• **TASK STATEMENT**:
Report every line in the data below that contains the string "lens", copying each such line in full.

• **SUPPLIED DATA**:
+++++
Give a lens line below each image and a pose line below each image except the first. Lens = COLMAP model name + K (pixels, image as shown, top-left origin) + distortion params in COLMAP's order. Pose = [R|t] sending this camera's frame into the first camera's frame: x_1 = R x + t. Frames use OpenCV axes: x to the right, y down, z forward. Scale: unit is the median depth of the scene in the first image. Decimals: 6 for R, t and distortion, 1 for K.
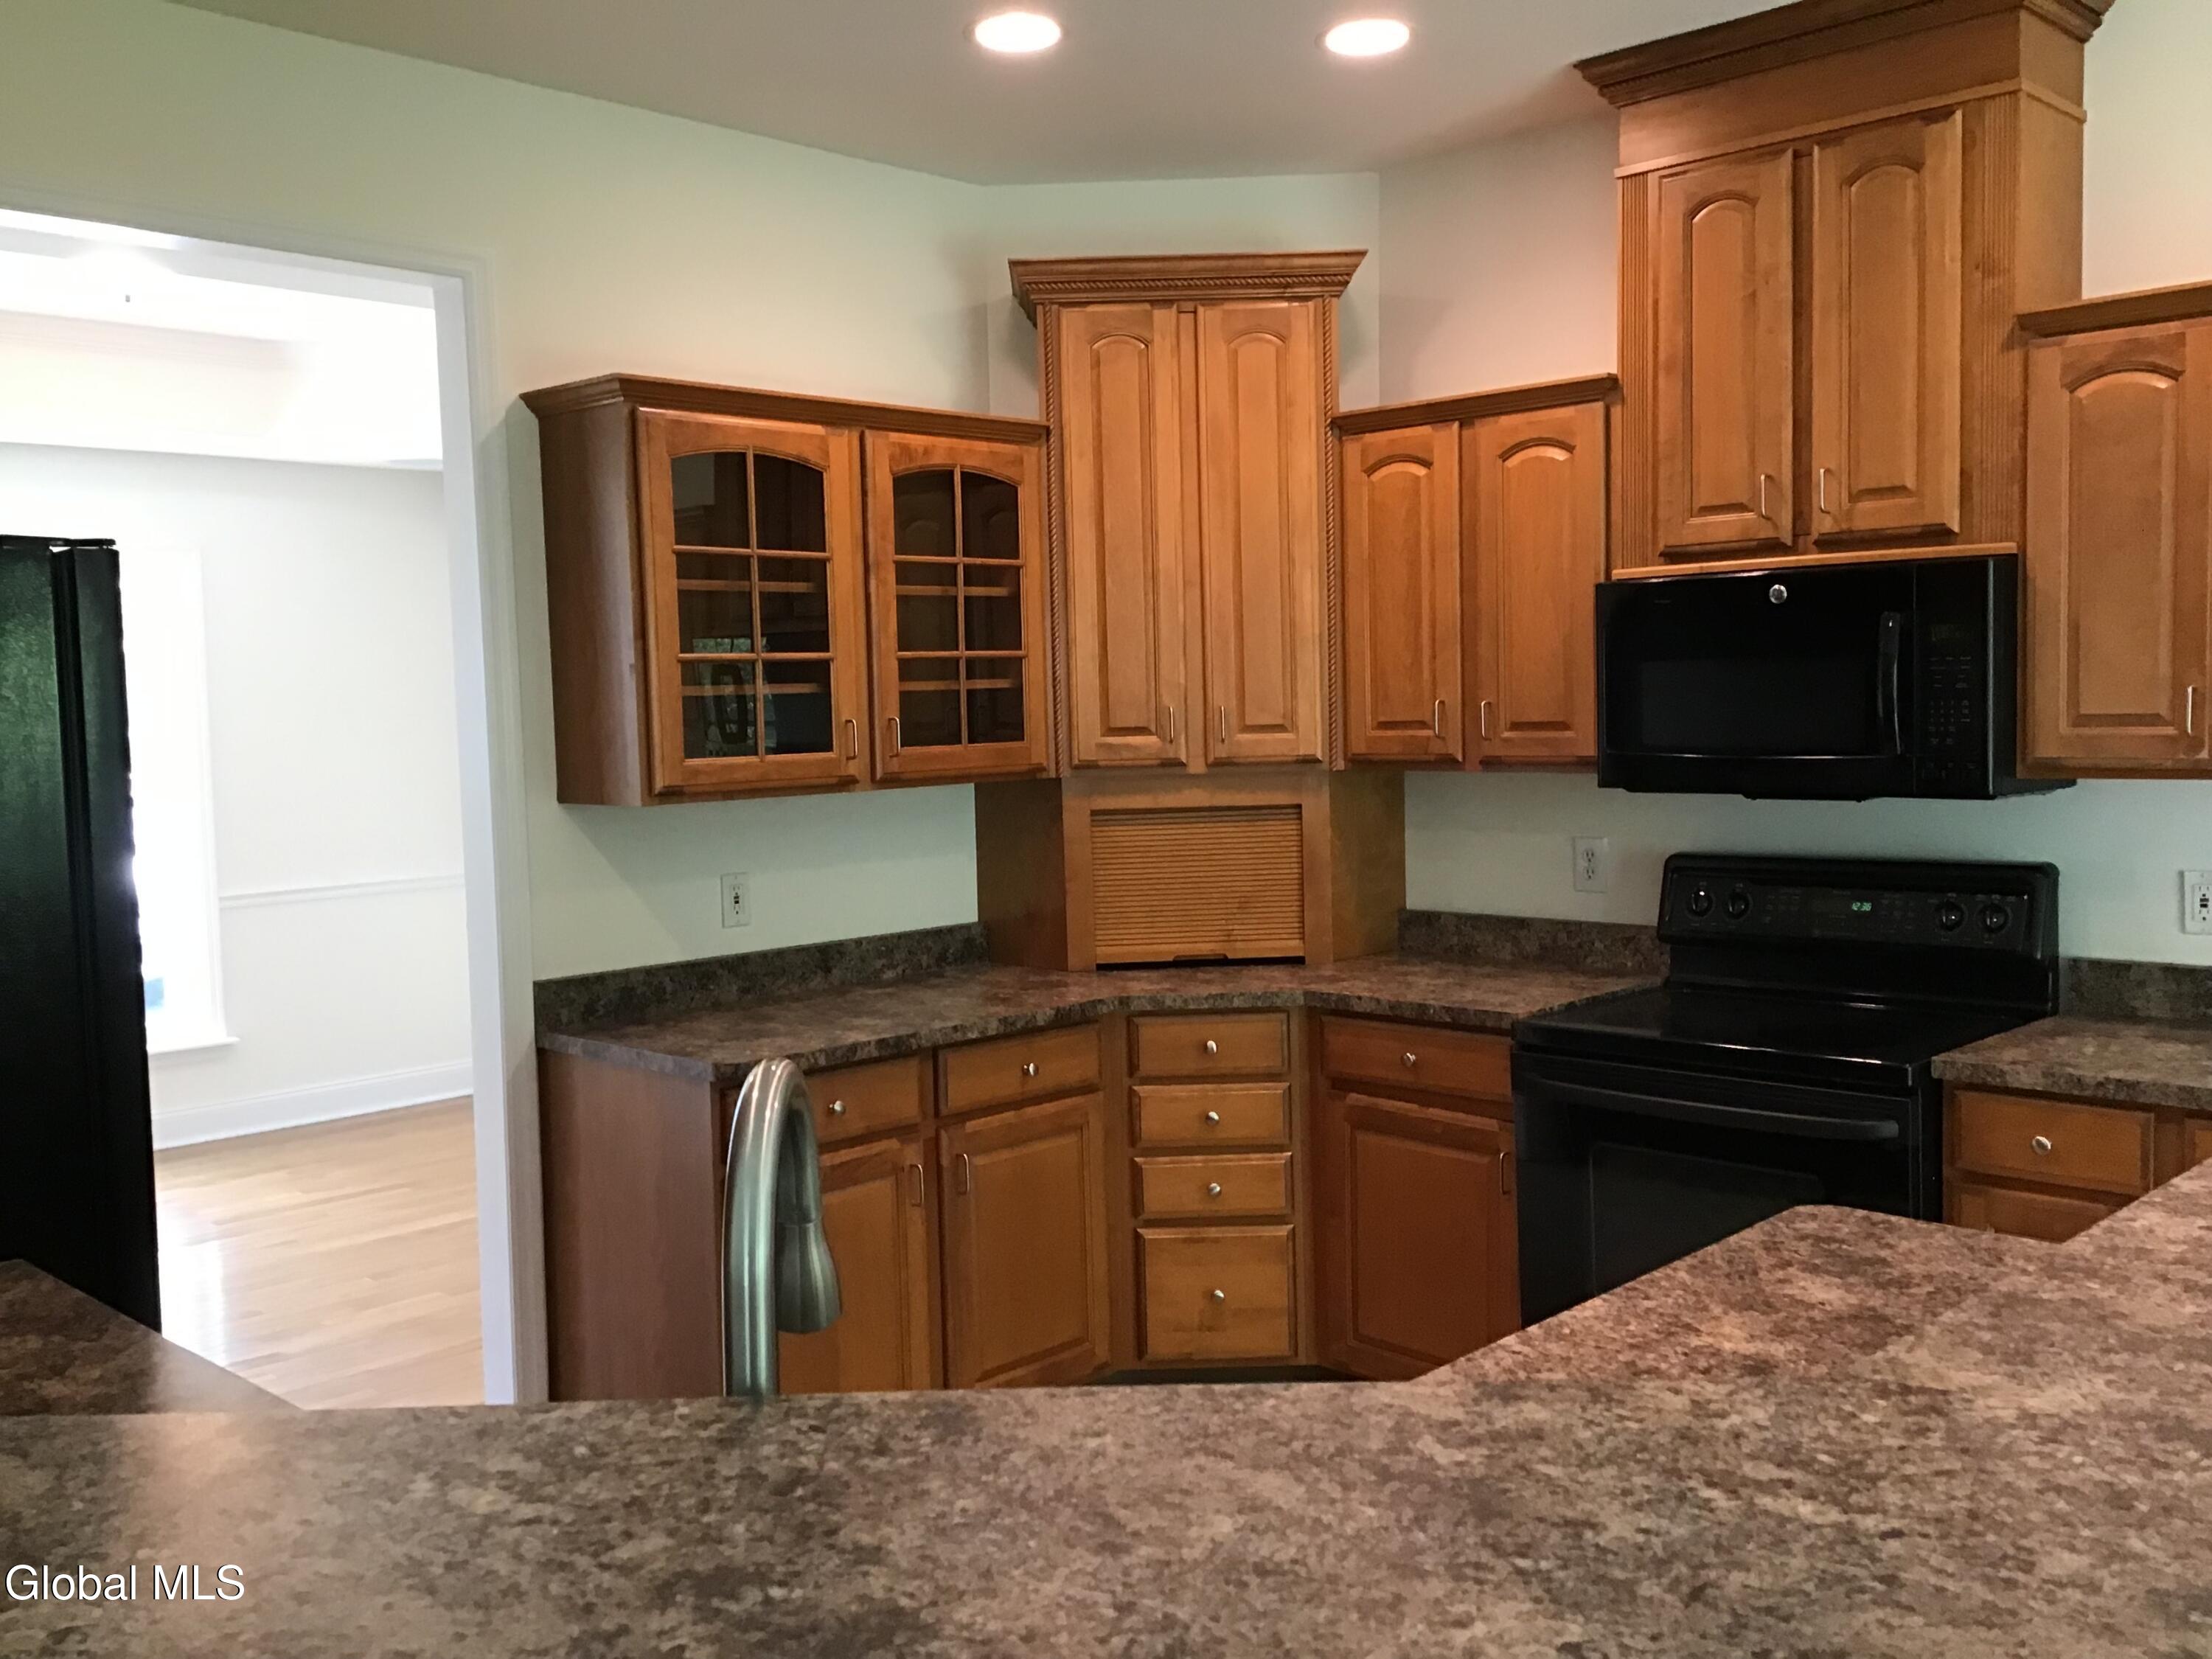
lens RADIAL K [[1977.3, 0, 1110.1], [0, 1977.3, 825.4], [0, 0, 1]] dist [0.092652, -0.107239]
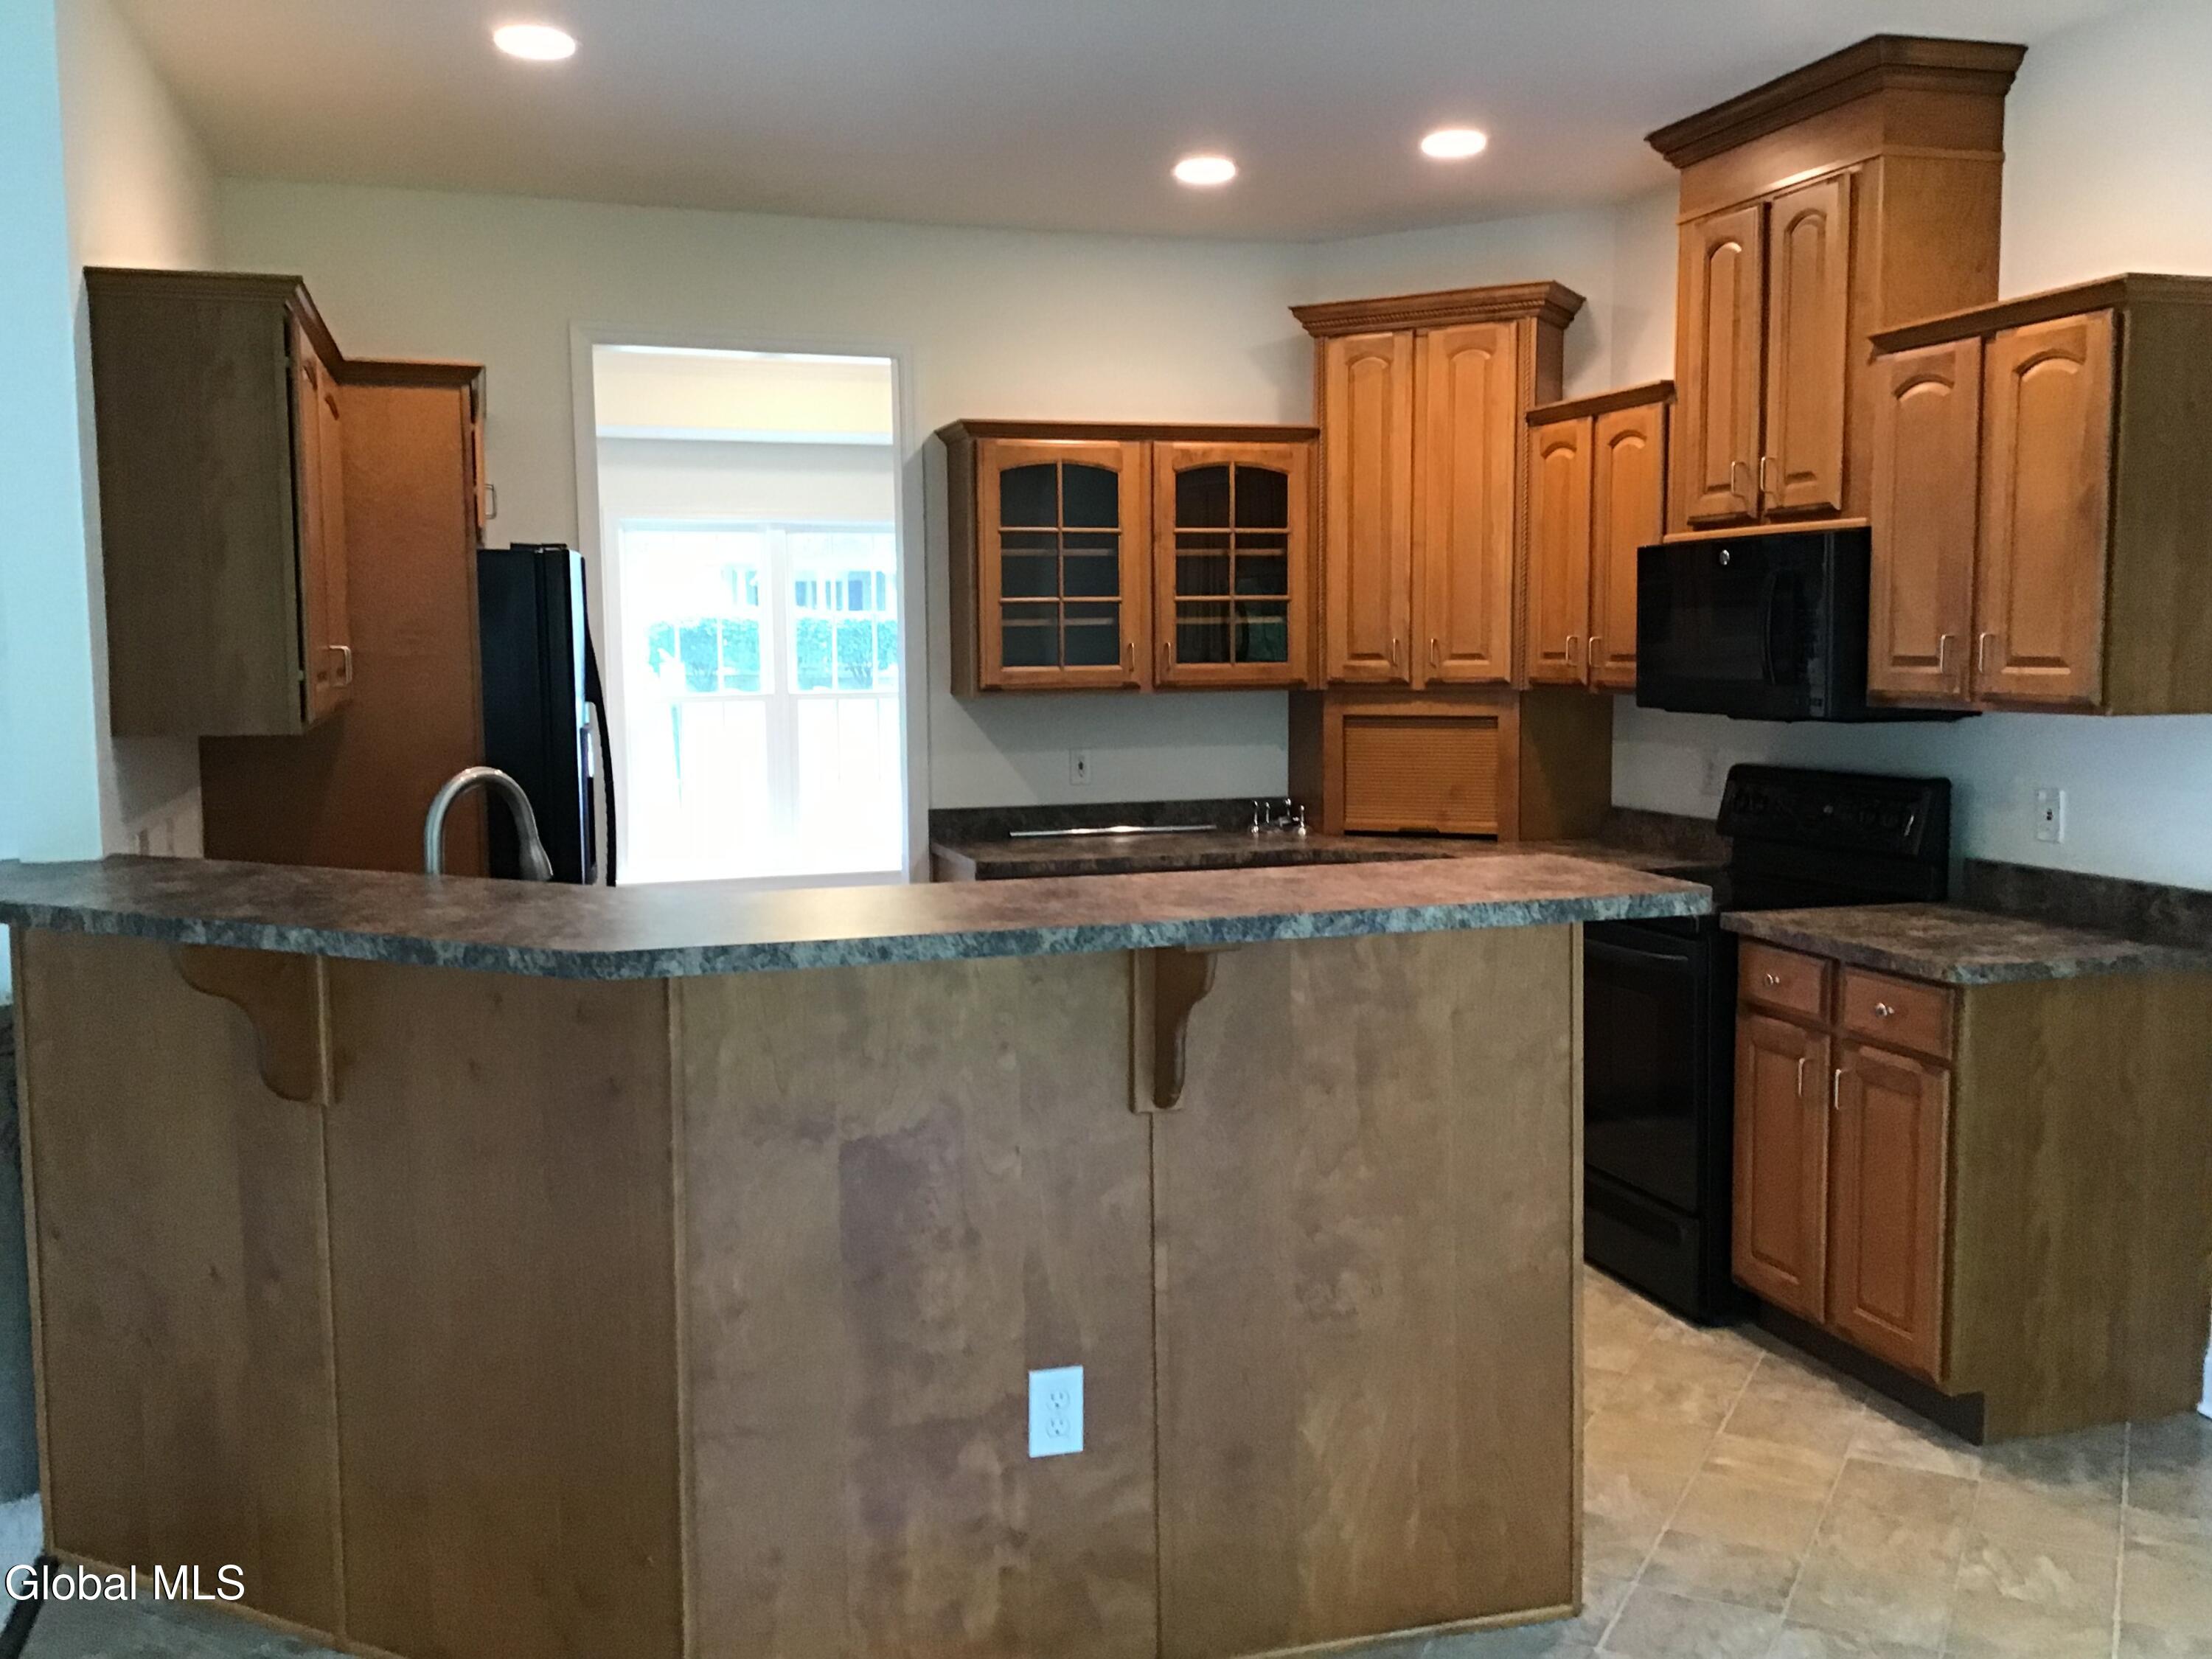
lens RADIAL K [[1977.3, 0, 1099.8], [0, 1977.3, 830.6], [0, 0, 1]] dist [0.092652, -0.107239]
pose [[0.879743, 0.062497, -0.471323, 0.522491], [-0.042928, 0.997715, 0.052169, 0.008011], [0.473507, -0.025663, 0.880416, -0.280020]]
+++++
• **RESULT FOR THIS TASK**:
Give a lens line below each image and a pose line below each image except the first. Lens = COLMAP model name + K (pixels, image as shown, top-left origin) + distortion params in COLMAP's order. Pose = [R|t] sending this camera's frame into the first camera's frame: x_1 = R x + t. Frames use OpenCV axes: x to the right, y down, z forward. Scale: unit is the median depth of the scene in the first image. Decimals: 6 for R, t and distortion, 1 for K.
lens RADIAL K [[1977.3, 0, 1110.1], [0, 1977.3, 825.4], [0, 0, 1]] dist [0.092652, -0.107239]
lens RADIAL K [[1977.3, 0, 1099.8], [0, 1977.3, 830.6], [0, 0, 1]] dist [0.092652, -0.107239]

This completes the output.